═══ SOURCE EXTRACT ═══

As mentioned above, Quality Notations does not indicate what kind of format a work is in, which could be:
- Full text or Image-based pages - HTML (wiki), PDF, DJVU, Epub, Mobi, or some other format
- Starting with full-text markup-based formats (html/wiki/epub/mobi), all other formats can (in theory) be generated. Certainly wikitext to pdf. - The same is not true starting with page-based formats (pdf/djvu) as even if full text, formatting results need to be completely redone manually. - Without the overhead of full OCR plus manual proofreading, it is not possible to get from an image-based format to a text-based format.
It would be great if anyone visiting Wikilivres could easily understand what format given works are available in. Besides file formats, there is the basic: read-online vs. download. The Archive.org is fairly good about showing different download file formats.
- Are there any categories or templates in-use that indicate filetype or file quality?
- For completed works that are in wikitext, is it generally the case that each chapter is a wiki article?
- Is there some kind of format that is generally used (or set of templates)?
- comment -- i think we basically just copied the process used by wikisource/en; but never had even their level of "manpower" to implement it. am certainly open to new/different approaches; haven't put in enough time thinking about it to have an opinion on "best" here either.

═══

THE PROBLEM:
Answer these questions from the Wikilivres format discussion:
(a) Which format does the discussion say can certainly be generated from wikitext?
(b) Which site is described as fairly good about showing different download file formats?
(c) Whose process does the closing comment say was basically copied?

═══ SUPPLIED ENTRIES ═══

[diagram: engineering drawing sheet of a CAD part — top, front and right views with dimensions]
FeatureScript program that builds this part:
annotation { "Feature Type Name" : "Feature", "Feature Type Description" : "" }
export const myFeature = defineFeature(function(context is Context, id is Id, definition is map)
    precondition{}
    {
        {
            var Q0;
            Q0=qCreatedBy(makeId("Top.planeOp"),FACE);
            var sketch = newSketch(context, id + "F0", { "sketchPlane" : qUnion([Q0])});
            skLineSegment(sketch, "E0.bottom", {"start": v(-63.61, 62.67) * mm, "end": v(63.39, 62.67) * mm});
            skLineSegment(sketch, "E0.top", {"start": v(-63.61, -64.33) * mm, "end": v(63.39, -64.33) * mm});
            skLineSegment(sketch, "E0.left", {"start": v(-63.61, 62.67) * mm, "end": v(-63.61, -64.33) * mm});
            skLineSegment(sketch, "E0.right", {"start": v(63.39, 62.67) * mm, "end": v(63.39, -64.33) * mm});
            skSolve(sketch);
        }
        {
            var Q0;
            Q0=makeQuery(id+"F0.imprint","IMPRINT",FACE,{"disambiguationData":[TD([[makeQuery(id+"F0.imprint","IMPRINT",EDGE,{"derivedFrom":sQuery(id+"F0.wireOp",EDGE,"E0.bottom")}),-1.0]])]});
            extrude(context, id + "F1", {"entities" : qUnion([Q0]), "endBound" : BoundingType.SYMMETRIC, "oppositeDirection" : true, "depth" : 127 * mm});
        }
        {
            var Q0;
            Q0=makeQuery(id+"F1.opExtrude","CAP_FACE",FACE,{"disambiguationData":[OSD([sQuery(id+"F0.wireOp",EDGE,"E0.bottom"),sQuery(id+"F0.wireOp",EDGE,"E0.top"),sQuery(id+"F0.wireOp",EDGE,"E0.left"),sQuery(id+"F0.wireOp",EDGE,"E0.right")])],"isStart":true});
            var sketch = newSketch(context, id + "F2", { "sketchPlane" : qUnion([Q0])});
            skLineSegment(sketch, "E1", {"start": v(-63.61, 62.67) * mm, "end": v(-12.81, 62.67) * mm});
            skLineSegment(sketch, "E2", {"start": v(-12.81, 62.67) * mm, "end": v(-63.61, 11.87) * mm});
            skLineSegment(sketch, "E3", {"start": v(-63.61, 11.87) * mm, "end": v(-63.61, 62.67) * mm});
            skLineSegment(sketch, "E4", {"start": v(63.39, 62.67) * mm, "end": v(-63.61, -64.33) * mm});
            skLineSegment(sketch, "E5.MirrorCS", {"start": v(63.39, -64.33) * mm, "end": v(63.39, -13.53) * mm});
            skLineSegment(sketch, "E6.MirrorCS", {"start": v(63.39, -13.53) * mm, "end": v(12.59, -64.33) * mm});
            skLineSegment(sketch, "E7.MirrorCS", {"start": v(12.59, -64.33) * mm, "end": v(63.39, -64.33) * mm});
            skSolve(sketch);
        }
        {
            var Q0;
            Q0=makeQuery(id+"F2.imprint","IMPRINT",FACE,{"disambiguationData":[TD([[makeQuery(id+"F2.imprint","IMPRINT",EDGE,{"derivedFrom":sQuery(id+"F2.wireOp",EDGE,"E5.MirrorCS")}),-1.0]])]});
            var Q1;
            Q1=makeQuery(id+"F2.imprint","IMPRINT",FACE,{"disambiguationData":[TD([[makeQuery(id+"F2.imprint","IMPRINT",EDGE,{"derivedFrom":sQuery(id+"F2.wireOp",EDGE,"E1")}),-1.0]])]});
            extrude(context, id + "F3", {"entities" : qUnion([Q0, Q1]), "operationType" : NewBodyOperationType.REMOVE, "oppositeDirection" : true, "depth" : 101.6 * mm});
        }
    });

═══

OUTPUT:
(a) PDF
(b) Archive.org
(c) wikisource/en